Asker çocuğu olduğunu ve küçük yaşlardan itibaren sokak hayvanlarıyla ilgilendiğini belirten Doç. Dr. Esra Gedik, şöyle konuştu:
“13 yaşından beri sokak hayvanlarıyla ilgili gönüllü çalışmalar yapıyorum. Gerek diğer gönüllü arkadaşlarla gerek bireysel olarak ama kampüsümüzdeki etkinlikleri 2015 yılından beri bir proje çerçevesinde yapıyoruz, ‘Doğa Dostu Kampüs’ projesi gerçekleştirmeye çalışıyoruz. Burada amacımız sadece sokak hayvanları değil, hiç kimsenin canı yanmasın, hiç kimse zor durumda kalmasın. Ne insanlar, personel, öğrenci arkadaşlar ne de bu kampüse zaten çok önceden beri yaşayan hayvanlar zarar görmesin diye bir denge kurmak adına bir proje yürütüyoruz. Günlük olarak hepsi her gün besleniyor, sağ olsun rektör hocamın izniyle biz yemekhanedeki yemek atıklarını alıyoruz. Hem aynı zamanda ‘Sıfır Atık’ projesine destek oluyoruz. Bozulabilen yiyecekler dediğimiz yiyecekleri alıyoruz. Her gün belli noktaları var, besleme noktaları, onları besliyoruz. İki ayda bir, üç ayda bir iç dış parazitlerini yaptırıyoruz ki, sokakta yaşadıkları için bit, pire, kene tutmasın. Önceliğimiz insan, herhangi bir şekilde insana zararı olmasın. Yıllık aşıları var, aşılarını yaptırıyoruz. Bu noktada Yozgat Belediyesi Veteriner İşleri'ne teşekkür ediyorum, onlar her daim geliyorlar, her yıl aşılarını yapıyorlar, kampüsteki köpeklerin. Sokakta yaşadıkları için gündelik olarak yaralanabiliyorlar ya da işte çizilebiliyorlar, bir şey olabiliyor. Bu şekilde pansumanlarını yapıyoruz. Ya da özel bakım gerekiyorsa enfeksiyon olmasın, yara olmasın diye, bunları yapıyoruz. Bunları her gün kış dahi olsa devam ettiriyoruz.”

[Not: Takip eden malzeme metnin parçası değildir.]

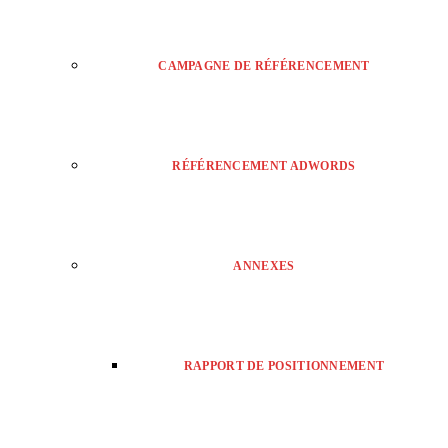
CAMPAGNE DE RÉFÉRENCEMENT
RÉFÉRENCEMENT ADWORDS
ANNEXES
RAPPORT DE POSITIONNEMENT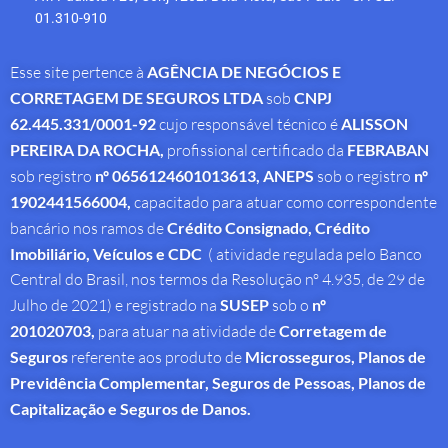
01.310-910
Esse site pertence à
AGÊNCIA DE NEGÓCIOS E
CORRETAGEM DE SEGUROS LTDA
sob
CNPJ
62.445.331/0001-92
cujo responsável técnico é
ALISSON
PEREIRA DA ROCHA
,
profissional
certificado da
FEBRABAN
sob registro
nº 0656124601013613,
ANEPS
sob o registro
nº
1902441566004,
capacitado para atuar como correspondente
bancário nos ramos de
Crédito Consignado,
Crédito
Imobiliário, Veículos e CDC
( atividade regulada pelo Banco
Central do Brasil, nos termos da Resolução nº 4.935, de 29 de
Julho de 2021) e registrado na
SUSEP
sob o
nº
201020703,
para atuar na atividade de
Corretagem de
Seguros
referente aos produto de
Microsseguros, Planos de
Previdência Complementar, Seguros de Pessoas, Planos de
Capitalização e Seguros de Danos.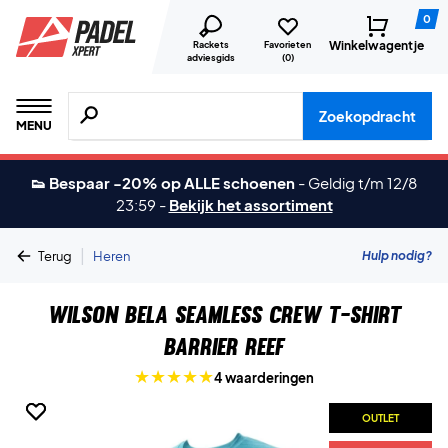
0
Winkelwagentje
Rackets
Favorieten
adviesgids
(
0
)
Zoeken naar producten, merken etc.
Zoekopdracht
MENU
👟 Bespaar -20% op ALLE schoenen
-
Geldig t/m 12/8
23:59
-
Bekijk het assortiment
|
Hulp nodig?
Terug
Heren
Wilson Bela Seamless Crew T-shirt
Barrier Reef
4 waarderingen
OUTLET
OUTLET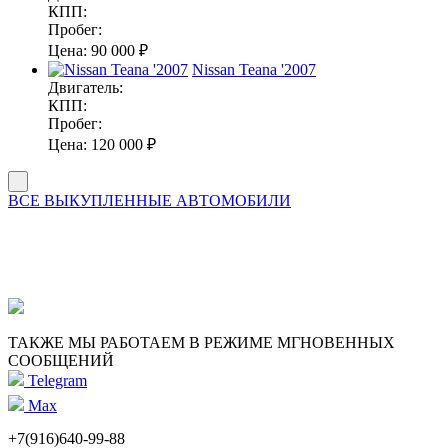
КПП:
Пробег:
Цена:
90 000 ₽
Nissan Teana '2007
Двигатель:
КПП:
Пробег:
Цена:
120 000 ₽
ВСЕ ВЫКУПЛЕННЫЕ АВТОМОБИЛИ
ТАКЖЕ МЫ РАБОТАЕМ В РЕЖИМЕ МГНОВЕННЫХ
СООБЩЕНИЙ
Telegram
Max
+7(916)640-99-88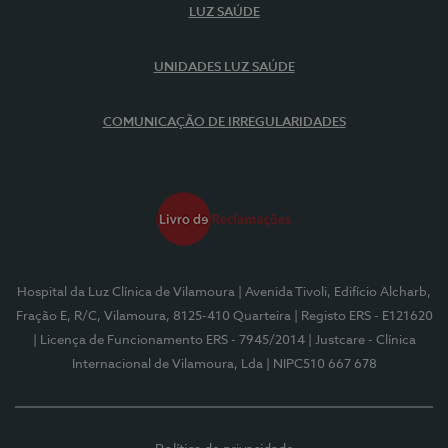
LUZ SAÚDE
UNIDADES LUZ SAÚDE
COMUNICAÇÃO DE IRREGULARIDADES
Hospital da Luz Clínica de Vilamoura
| Avenida Tivoli, Edifício Alcharb,
Fração E, R/C, Vilamoura, 8125-410 Quarteira
| Registo ERS - E121620
| Licença de Funcionamento ERS - 7945/2014
| Justcare - Clínica
Internacional de Vilamoura, Lda
| NIPC510 667 678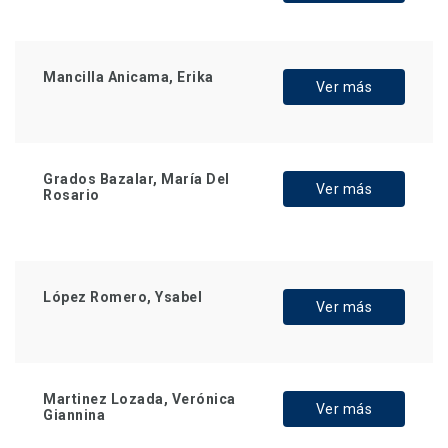
Mancilla Anicama, Erika
Ver más
Grados Bazalar, María Del
Ver más
Rosario
López Romero, Ysabel
Ver más
Martinez Lozada, Verónica
Ver más
Giannina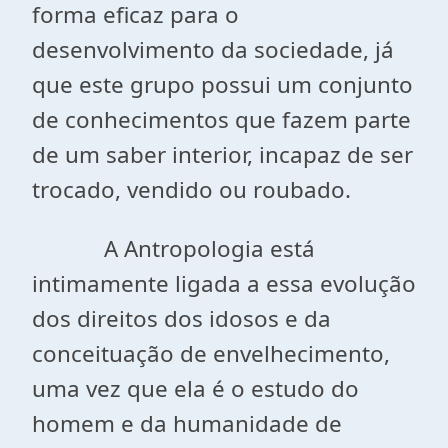
forma eficaz para o
desenvolvimento da sociedade, já
que este grupo possui um conjunto
de conhecimentos que fazem parte
de um saber interior, incapaz de ser
trocado, vendido ou roubado.
A Antropologia está
intimamente ligada a essa evolução
dos direitos dos idosos e da
conceituação de envelhecimento,
uma vez que ela é o estudo do
homem e da humanidade de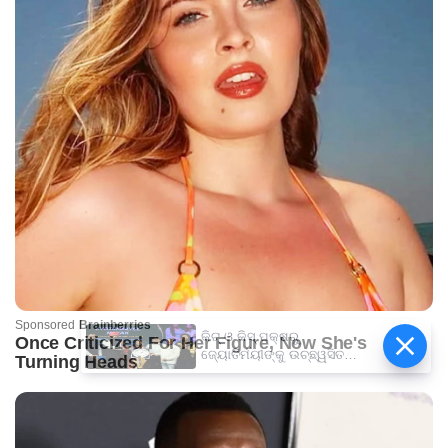
କିଟ୍‍ ଓ କିସ୍‍ ପକ୍ଷରୁ
ଜ୍ୟୋତିର୍ମୟୀଙ୍କୁ ଉଚ୍ଛ୍ୱସିତ
ସମ୍ବର୍ଦ୍ଧନା; ୫ଲକ୍ଷ ଟଙ୍କାର
ପ୍ରୋତ୍ସାହନ ରାଶି ପ୍ରଦାନ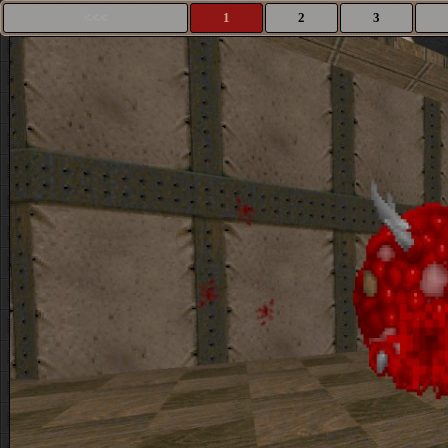
<<<
1
2
3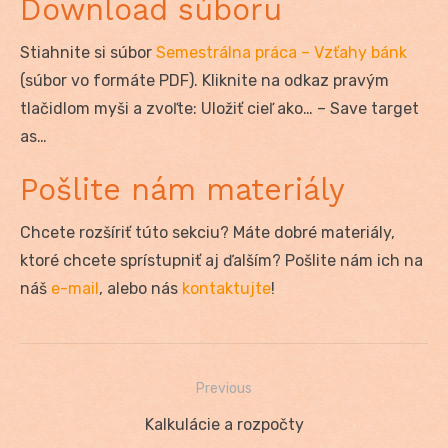
Download súboru
Stiahnite si súbor
Semestrálna práca – Vzťahy bánk
(súbor vo formáte PDF). Kliknite na odkaz pravým
tlačidlom myši a zvoľte: Uložiť cieľ ako… – Save target
as…
Pošlite nám materiály
Chcete rozšíriť túto sekciu? Máte dobré materiály,
ktoré chcete sprístupniť aj ďalším? Pošlite nám ich na
náš
e-mail
, alebo nás
kontaktujte
!
Previous
Navigácia
Previous
Kalkulácie a rozpočty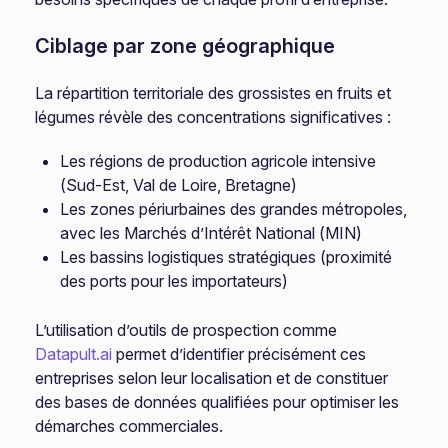
Ciblage par zone géographique
La répartition territoriale des grossistes en fruits et
légumes révèle des concentrations significatives :
Les régions de production agricole intensive
(Sud-Est, Val de Loire, Bretagne)
Les zones périurbaines des grandes métropoles,
avec les Marchés d’Intérêt National (MIN)
Les bassins logistiques stratégiques (proximité
des ports pour les importateurs)
L’utilisation d’outils de prospection comme
Datapult.ai
permet d’identifier précisément ces
entreprises selon leur localisation et de constituer
des bases de données qualifiées pour optimiser les
démarches commerciales.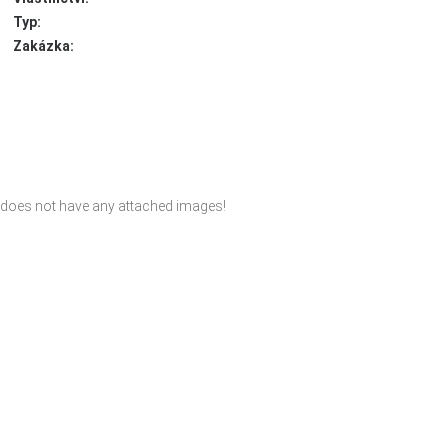
Typ:
Zakázka:
 does not have any attached images!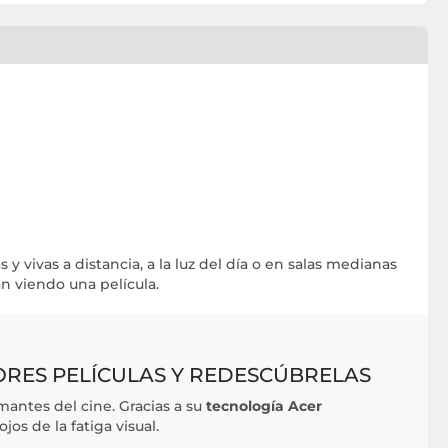
y vivas a distancia, a la luz del día o en salas medianas
n viendo una película.
ORES PELÍCULAS Y REDESCÚBRELAS
mantes del cine. Gracias a su
tecnología Acer
ojos de la fatiga visual.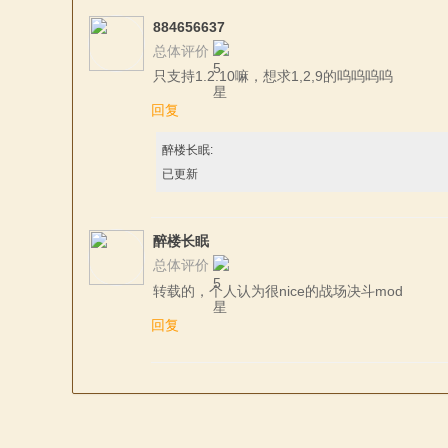
884656637
总体评价
只支持1.2.10嘛，想求1,2,9的呜呜呜呜
回复
醉楼长眠:
已更新
醉楼长眠
总体评价
转载的，个人认为很nice的战场决斗mod
回复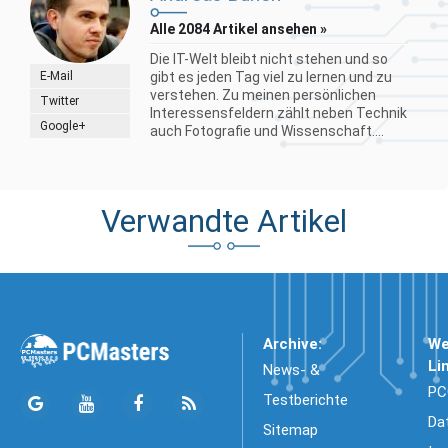
Alle 2084 Artikel ansehen »
Die IT-Welt bleibt nicht stehen und so
E-Mail
gibt es jeden Tag viel zu lernen und zu
verstehen. Zu meinen persönlichen
Twitter
Interessensfeldern zählt neben Technik
Google+
auch Fotografie und Wissenschaft....
Verwandte Artikel
Archive:
We
Li
News- &
PC
Testberichte
Da
Sitemap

“İNSANLARLA ARASI İYİ OLAN, İLİŞKİLERİ İYİ OLAN KÖPEKLERİ SERBEST ALANDA BIRAKIYORUZ”
Sokak hayvanlarını sınıflandırıp ona göre bir yol belirlediklerini aktaran Gedik, açıklamasını şöyle sürdürdü:
“Şehir hayatındayız, bunlar avlanamaz ki. Ne yesinler, ne içsinler? Çöpleri karıştıramazlar. O nedenle lütfen azıcık vicdanı olan, azıcık inanan insanların herkesi, özellikle bu soğuk kış günlerinde, donarak ölmelerini önlemek için yiyeceklerinizi, yemek artıklarınızı çöpe atmak yerine bir kaba koyun, çöp kenarına koyun ya da insanlardan uzakta bir yere koyun. Bir tanesinin karnı doysa, bir sessiz kula yardım ettiğiniz için öbür dünyada ya da bu dünyada işleriniz rast gider bence. Biz bütün köpekleri kampüste tutmuyoruz, bir sınıflandırma yapıyoruz. İnsanlarla arası iyi olan, ilişkileri iyi olan köpekleri serbest alanda bırakıyoruz. Ama bazı köpekler travmatik olabiliyor. Daha önce ne yaşadıklarını bilmiyoruz onları da özel bakım alanlarımız var. Özel bakım alanlarında ilgileniyoruz ya da yuvalandırıyoruz. Burası hayvancılıkla geçinen bir şehir, il, çoban arkadaşlar bazen özellikle bizim köpeklere talip olabiliyorlar. Bazen cins köpeklerimiz oluyor, maalesef sokağa çok fazla hayvan terk ediliyor bunları da yuvalandırıyoruz. Biz şunu yapmıyoruz; her gelen köpeği kampüste tutalım, hepsine canımız, gözümüz gibi bakalım değil. Buna zaten gücümüz yetmez. Dediğim gibi başta dengeyi sağlamaya çalışıyoruz. Bu dengeyi sağlarken bakımları, yemekleri en önemlisi de sahiplendirme yapıyoruz.”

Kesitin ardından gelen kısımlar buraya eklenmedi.